Texte présenté =
------------------------------------------------------------

Alors que le Conseil fédéral a décidé de ne pas bouger avant les élections fédérales sur la question européenne, les partisans d’un accord-cadre avec l’UE se déchirent sur l’opportunité de lancer une initiative

MICHEL GUILLAUME, BERNE @mfguillaume

C’est l’histoire d’une guéguerre dont les milieux pro-européens auraient pu se passer. Vendredi dernier, les deux membres du comité du Mouvement européen suisse (MES) Eric Nussbaumer et Roland Fischer ont évoqué l’idée d’une nouvelle initiative pour favoriser la conclusion d’un accord-cadre institutionnel avec l’UE. De leur côté, le mouvement citoyen Opération Libero et Les Vert·e·s attendent encore le feu vert de la Chancellerie fédérale pour lancer la leur. «Nous ne pouvons pas nous laisser freiner dans cette démarche beaucoup plus longtemps», déclare le coprésident d’Opération Libero Stefan Manser-Egli.

Plus de deux ans après l’abandon du projet d’accord-cadre par le Conseil fédéral, le dossier n’a guère progressé, même si le ministre des Affaires étrangères, Ignazio Cassis, se plaît à répéter depuis quelques mois que «la dynamique est positive». En février 2022, le gouvernement a certes renoué un «dialogue politique» avec Bruxelles, cela sous la forme d’entretiens exploratoires. Mais après une dizaine d’échanges, cette phase n’est toujours pas achevée, alors qu’on s’attendait à ce qu’elle le soit en ce mois de juin.

Et la démission de la négociatrice en chef Livia Leu, qui reprend le poste d’ambassadrice de Suisse en Allemagne, n’arrange pas les choses. Lors de sa dernière visite à Bruxelles, c’est par l’UE que l’on a appris que la Suisse avait demandé un délai supplémentaire à fin octobre pour clore cette phase, qui devrait déboucher sur un mandat de négociation. Tout le monde a alors compris que le Conseil fédéral ne voulait pas que le débat européen s’invite dans la campagne des élections fédérales.

Dans ce contexte de permanentes tergiversations, les pro-européens semblent incapables d’unir leurs forces. Le 2 juin dernier, deux dirigeants du MES faisaient parvenir aux médias un nouveau projet d’initiative, qui compléterait ainsi l’article 54 de la Constitution: «La Confédération participe activement au processus d’intégration européenne.» «Ce n’est pas encore une initiative, mais une simple proposition», insiste Eric Nussbaumer, le président du Mouvement européen suisse. Dans la foulée, celui-ci déplore les défauts de l’initiative d’Opération Libero et des Vert·e·s. «Leur texte s’inscrit trop en opposition au Conseil fédéral et entre trop dans les détails. Il est incapable d’unir tous les milieux pro-européens de Suisse».

------------------------------------------------------------

Action demandée 1 =
Répondez à ces questions à partir du texte sur l'accord-cadre avec l'UE :
(a) Quel poste Livia Leu reprend-elle ?
(b) En quel mois et quelle année le gouvernement a-t-il renoué un « dialogue politique » avec Bruxelles ?
(c) Quel article de la Constitution le projet d'initiative du MES compléterait-il ?
Le texte et les lignes de données ont des origines distinctes.

------------------------------------------------------------

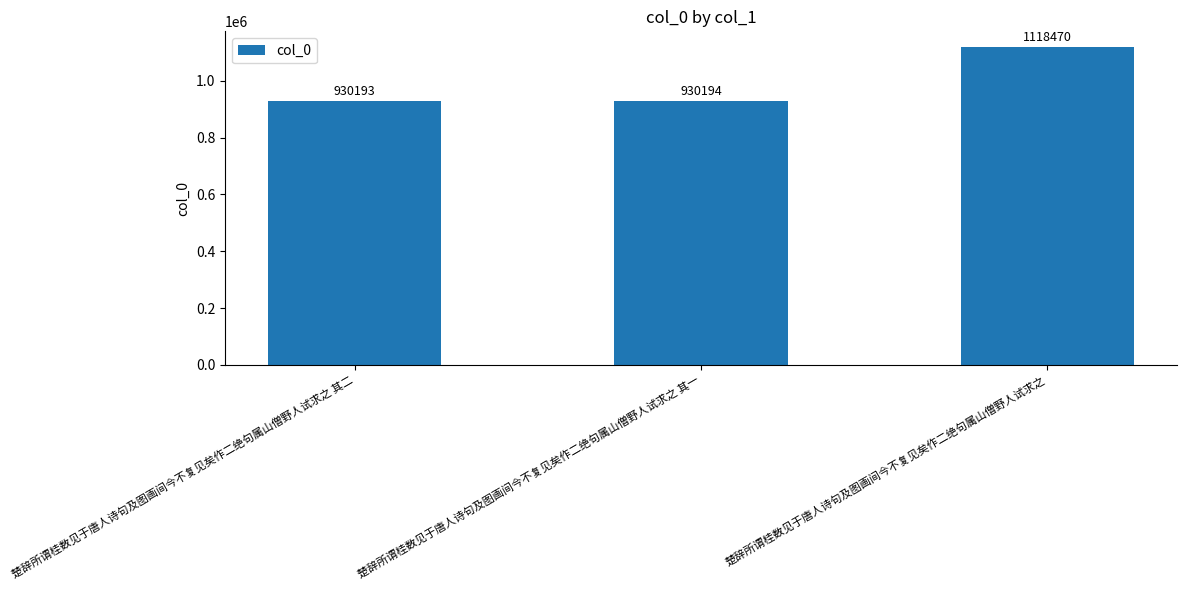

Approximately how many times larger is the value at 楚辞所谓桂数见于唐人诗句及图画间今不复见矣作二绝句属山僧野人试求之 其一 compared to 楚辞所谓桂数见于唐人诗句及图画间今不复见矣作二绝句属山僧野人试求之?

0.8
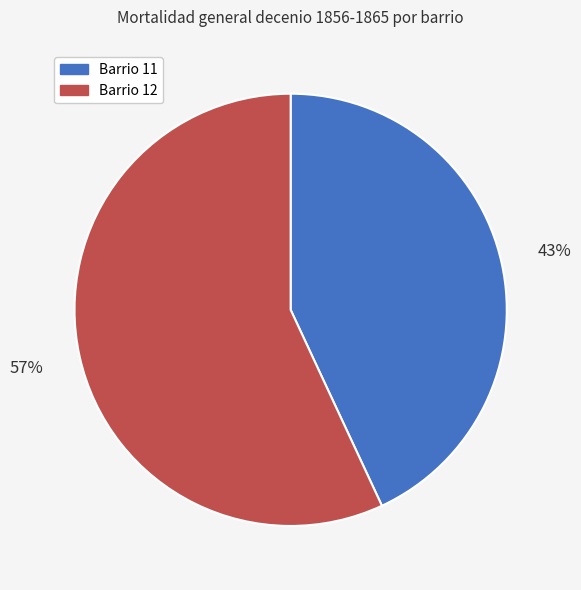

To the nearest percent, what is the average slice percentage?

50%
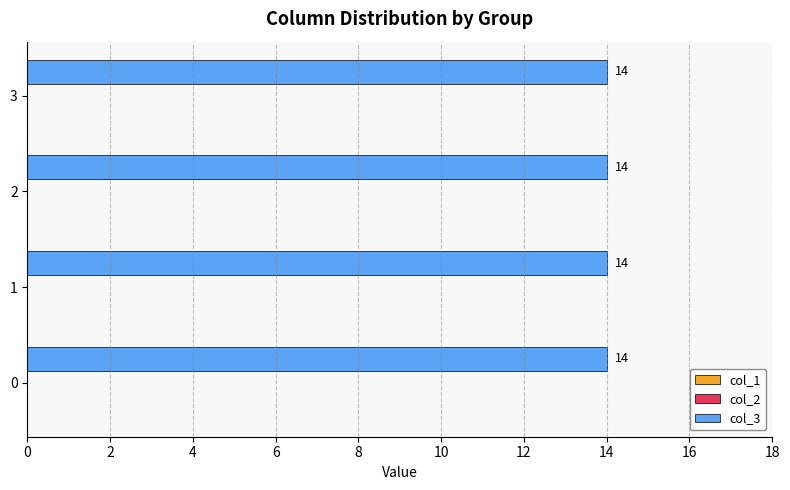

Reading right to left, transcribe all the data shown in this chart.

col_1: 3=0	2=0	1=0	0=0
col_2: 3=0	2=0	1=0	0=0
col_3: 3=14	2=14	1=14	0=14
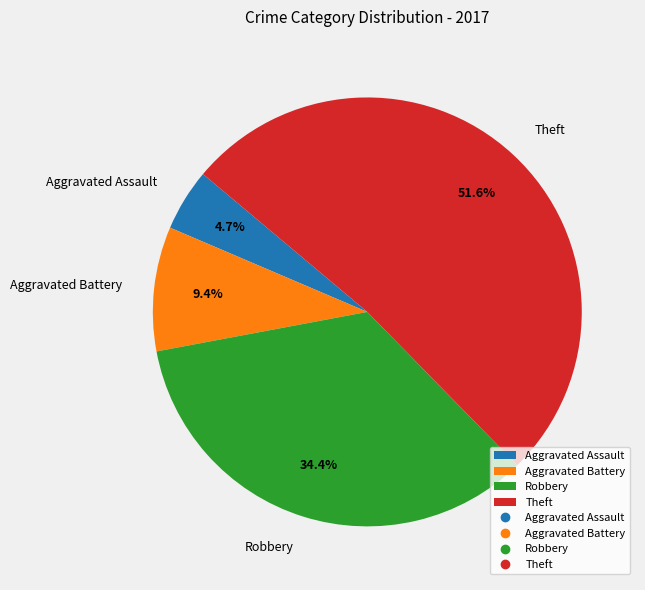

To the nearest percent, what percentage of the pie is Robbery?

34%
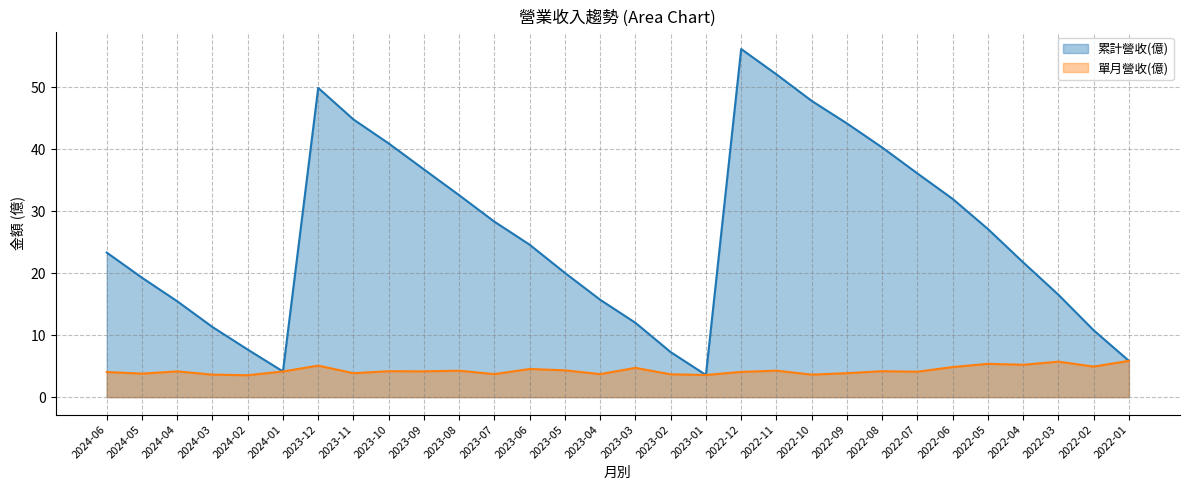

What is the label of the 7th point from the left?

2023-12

------------------------------------------------------------

Action demandée 2 = Extrayez sans aucune modification les lignes de données, à partir de celle qui contient « Reading right to » et jusqu'à la toute dernière ligne de données, ces deux lignes comprises. Laissez les images de côté.

Zone de réponse 1 =
(a) Celui d'ambassadrice de Suisse en Allemagne.
(b) En février 2022.
(c) L'article 54.

Zone de réponse 2 =
Reading right to left, transcribe all the data shown in this chart.

col_1: 3=0	2=0	1=0	0=0
col_2: 3=0	2=0	1=0	0=0
col_3: 3=14	2=14	1=14	0=14

To the nearest percent, what percentage of the pie is Robbery?

34%

What is the label of the 7th point from the left?

2023-12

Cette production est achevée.